▸ **Votre objectif**: D'après le texte sur les Indiens mixtèques, pourquoi Françoise Lestage emploie-t-elle le mot « Indien » alors qu'il peut être péjoratif ? Répondez en une à trois phrases.

▸ **Bloc de texte**:

- - - -

LESTAGE Françoise. Les Indiens mixtèques dans les Californies contemporaines.

Les Indiens mixtèques dans les Californies contemporaines


L’ouvrage de Françoise Lestage édité pour la première fois en novembre 2008 aux éditions Presses Universitaires de France dans la collection Ethnologie, « Les Indiens mixtèques dans les Californies contemporaines » traite, comme son nom l’indique, de la présence et du mode de vie, plus exactement d’intégration, des mixtèques dans la société américaine moderne. La notion principale de cette recherche est de montrer que les mixtèques, malgré les déboires que connaissent leur civilisation, restent d’une certaine façon fidèles à leur identité, restant des mixtèques au sein du nouveau peuple américain aux coutumes occidentales, autant sur un plan social qu’économique ou encore politique. Elle appelle cela la reterritorialisation des indiens mixtèques.

L’auteur de ce livre, Françoise Lestage, est une anthropologue qui enseigne à l’université Paris 7 - Denis Diderot. Elle est l’auteur de plusieurs livres déjà publiés, celui-ci étant le plus récent à ce jour. Il fut publié pour la dernière fois en janvier 2009.

 

Mon parcours analytique de cet ouvrage se fera sur deux aspects : la forme et le fond. J’étudierai la façon dont progressent l’analyse et le développement de Françoise Lestage, la façon dont elle enchaîne les chapitres et la logique dans laquelle elle le fait, tout en mettant en exergue pour chaque chapitre les points importants qui lui permettent d’établir son raisonnement.

 

 

 

 

 

 

 

Dans son introduction, l’auteur donne d’abord les définitions des termes de sa recherche. Elle y explique, par le biais d’un bref résumé historique, que le nom de « mixtèque » n’est initialement pas celui que s’octroyaient eux-mêmes ceux désignés comme tels aujourd’hui, mais que ce nom vient des Aztèques. La langue que ces premiers parlent est éponyme mais elle est désignée par eux comme le nahuatl.

 

Elle explique ensuite que le mot « Indien » n’est employé innocemment que par les occidentaux, et qu’ailleurs, notamment par chez eux, ce terme a une connotation péjorative. Alors, si elle l’utilise, ça n’est que pour la bonne compréhension de ses lecteurs français, et non dans le sens péjoratif dont elle est consciente de l’existence.

- - - -

▸ **Extrait de données**:
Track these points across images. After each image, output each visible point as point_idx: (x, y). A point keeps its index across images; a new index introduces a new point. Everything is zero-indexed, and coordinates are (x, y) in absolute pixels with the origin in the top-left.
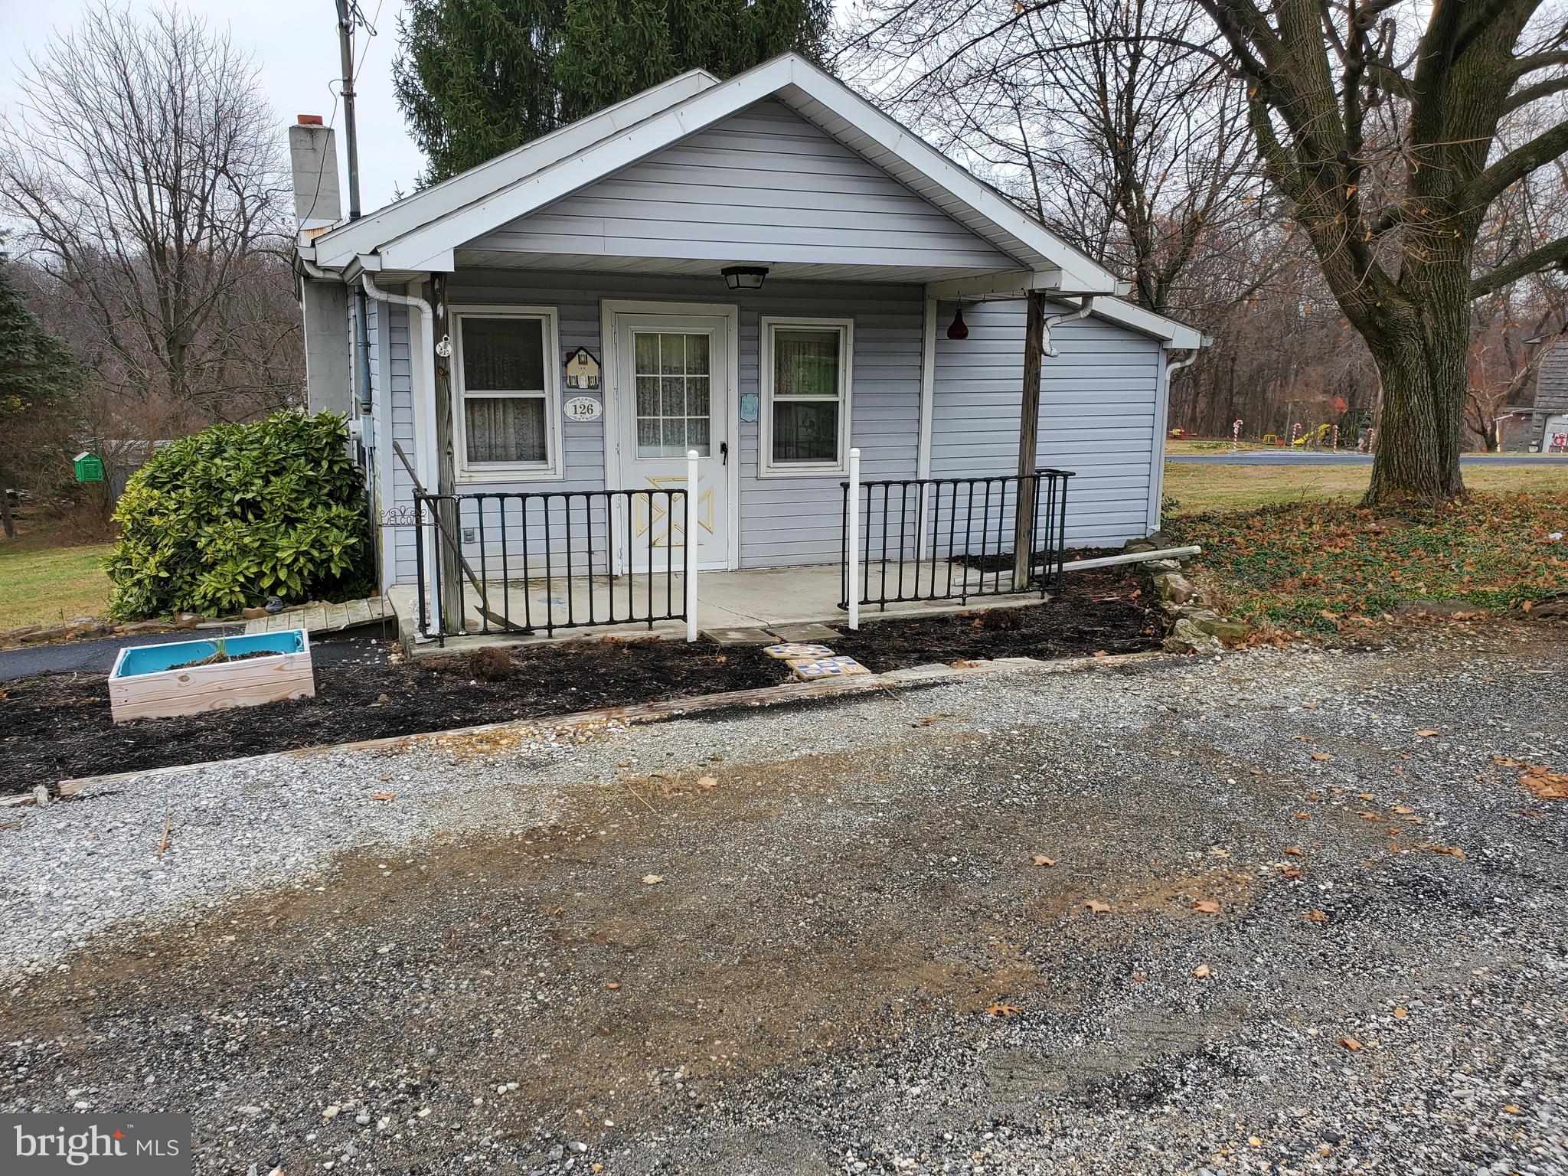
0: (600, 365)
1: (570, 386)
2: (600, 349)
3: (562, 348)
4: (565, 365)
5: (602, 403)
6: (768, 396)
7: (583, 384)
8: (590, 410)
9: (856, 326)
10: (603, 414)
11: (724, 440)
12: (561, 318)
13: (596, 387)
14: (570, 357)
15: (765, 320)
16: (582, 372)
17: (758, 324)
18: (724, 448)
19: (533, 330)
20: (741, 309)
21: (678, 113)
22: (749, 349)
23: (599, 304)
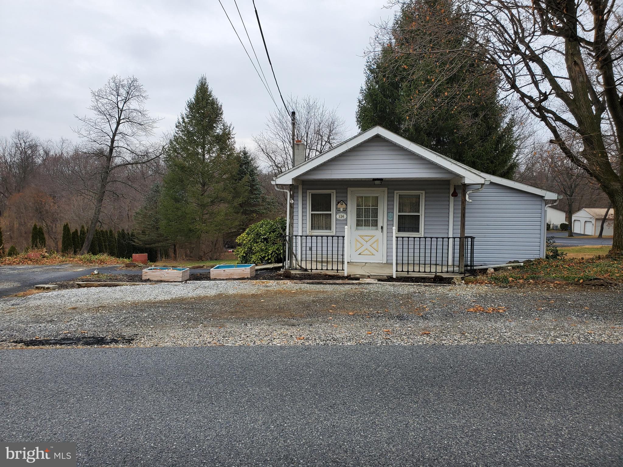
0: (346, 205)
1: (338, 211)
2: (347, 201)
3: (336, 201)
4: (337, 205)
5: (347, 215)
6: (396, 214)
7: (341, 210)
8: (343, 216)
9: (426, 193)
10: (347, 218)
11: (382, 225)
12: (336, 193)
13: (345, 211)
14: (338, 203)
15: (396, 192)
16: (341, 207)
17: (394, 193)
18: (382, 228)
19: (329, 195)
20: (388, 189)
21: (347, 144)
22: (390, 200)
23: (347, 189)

- - - -

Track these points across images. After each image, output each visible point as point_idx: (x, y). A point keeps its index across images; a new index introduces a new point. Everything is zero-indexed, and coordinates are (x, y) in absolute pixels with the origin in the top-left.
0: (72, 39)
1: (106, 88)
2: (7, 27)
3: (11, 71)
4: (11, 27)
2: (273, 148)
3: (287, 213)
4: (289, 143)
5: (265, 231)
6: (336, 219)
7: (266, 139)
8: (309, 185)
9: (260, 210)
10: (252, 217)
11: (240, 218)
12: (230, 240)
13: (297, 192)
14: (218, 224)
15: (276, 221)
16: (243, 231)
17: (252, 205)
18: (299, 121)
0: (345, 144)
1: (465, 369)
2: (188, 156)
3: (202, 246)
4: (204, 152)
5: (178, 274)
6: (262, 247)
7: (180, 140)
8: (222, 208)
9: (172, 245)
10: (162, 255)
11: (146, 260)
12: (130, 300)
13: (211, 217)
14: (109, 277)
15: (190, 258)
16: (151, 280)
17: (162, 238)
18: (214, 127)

- - - -

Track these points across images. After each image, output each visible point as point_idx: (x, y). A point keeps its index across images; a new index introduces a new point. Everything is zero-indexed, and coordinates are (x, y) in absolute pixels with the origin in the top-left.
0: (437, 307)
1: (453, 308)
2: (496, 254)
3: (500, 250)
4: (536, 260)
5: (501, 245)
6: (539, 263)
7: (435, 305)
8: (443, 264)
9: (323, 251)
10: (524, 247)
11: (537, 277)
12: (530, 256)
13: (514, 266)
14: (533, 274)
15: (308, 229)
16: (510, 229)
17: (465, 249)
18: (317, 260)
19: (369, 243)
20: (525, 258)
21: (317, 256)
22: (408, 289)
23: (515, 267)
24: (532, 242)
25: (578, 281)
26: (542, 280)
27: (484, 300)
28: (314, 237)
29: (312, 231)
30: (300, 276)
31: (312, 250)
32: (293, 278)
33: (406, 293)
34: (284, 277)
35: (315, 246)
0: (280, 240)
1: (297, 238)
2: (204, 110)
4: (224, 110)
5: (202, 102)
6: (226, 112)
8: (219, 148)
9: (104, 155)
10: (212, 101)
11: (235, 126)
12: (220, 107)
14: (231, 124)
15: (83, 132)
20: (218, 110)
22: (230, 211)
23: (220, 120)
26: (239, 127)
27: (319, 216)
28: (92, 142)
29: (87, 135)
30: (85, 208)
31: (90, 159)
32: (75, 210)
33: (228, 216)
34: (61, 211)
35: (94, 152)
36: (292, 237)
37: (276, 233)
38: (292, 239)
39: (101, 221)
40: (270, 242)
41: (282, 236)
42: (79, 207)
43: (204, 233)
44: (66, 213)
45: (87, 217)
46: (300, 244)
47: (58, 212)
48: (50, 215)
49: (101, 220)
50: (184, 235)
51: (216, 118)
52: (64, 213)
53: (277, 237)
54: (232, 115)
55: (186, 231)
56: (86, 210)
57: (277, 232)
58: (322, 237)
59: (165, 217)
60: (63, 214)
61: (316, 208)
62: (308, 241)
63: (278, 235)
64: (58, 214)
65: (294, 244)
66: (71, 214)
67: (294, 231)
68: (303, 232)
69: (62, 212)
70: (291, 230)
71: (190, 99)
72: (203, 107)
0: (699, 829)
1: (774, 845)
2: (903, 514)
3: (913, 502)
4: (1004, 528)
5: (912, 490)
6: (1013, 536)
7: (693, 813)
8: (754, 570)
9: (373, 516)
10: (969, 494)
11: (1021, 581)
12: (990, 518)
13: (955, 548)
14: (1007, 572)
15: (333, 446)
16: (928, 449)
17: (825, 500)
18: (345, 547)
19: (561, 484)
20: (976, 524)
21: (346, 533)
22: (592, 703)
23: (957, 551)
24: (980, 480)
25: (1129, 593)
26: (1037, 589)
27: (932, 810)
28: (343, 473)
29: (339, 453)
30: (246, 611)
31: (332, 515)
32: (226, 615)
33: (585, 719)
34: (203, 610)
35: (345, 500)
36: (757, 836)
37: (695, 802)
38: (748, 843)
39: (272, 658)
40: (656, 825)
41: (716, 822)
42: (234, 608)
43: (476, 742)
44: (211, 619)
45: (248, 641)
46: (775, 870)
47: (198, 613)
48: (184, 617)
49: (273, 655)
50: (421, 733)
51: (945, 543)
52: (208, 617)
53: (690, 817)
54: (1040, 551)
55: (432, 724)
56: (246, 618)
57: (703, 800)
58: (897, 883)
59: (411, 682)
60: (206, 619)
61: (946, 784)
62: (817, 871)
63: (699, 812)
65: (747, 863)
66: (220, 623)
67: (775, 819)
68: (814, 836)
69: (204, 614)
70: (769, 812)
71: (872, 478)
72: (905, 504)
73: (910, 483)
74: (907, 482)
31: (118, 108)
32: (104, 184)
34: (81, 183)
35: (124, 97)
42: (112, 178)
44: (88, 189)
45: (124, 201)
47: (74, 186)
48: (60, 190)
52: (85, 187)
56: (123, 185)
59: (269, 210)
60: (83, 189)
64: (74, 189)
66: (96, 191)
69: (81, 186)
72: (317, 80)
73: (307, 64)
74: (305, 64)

- - - -

▸ **Réponse**: Elle l'emploie seulement pour que ses lecteurs français la comprennent bien, et non dans son sens péjoratif, dont elle connaît l'existence. Seuls les occidentaux utilisent ce mot innocemment. Ailleurs, notamment chez les personnes ainsi désignées, il a une connotation péjorative.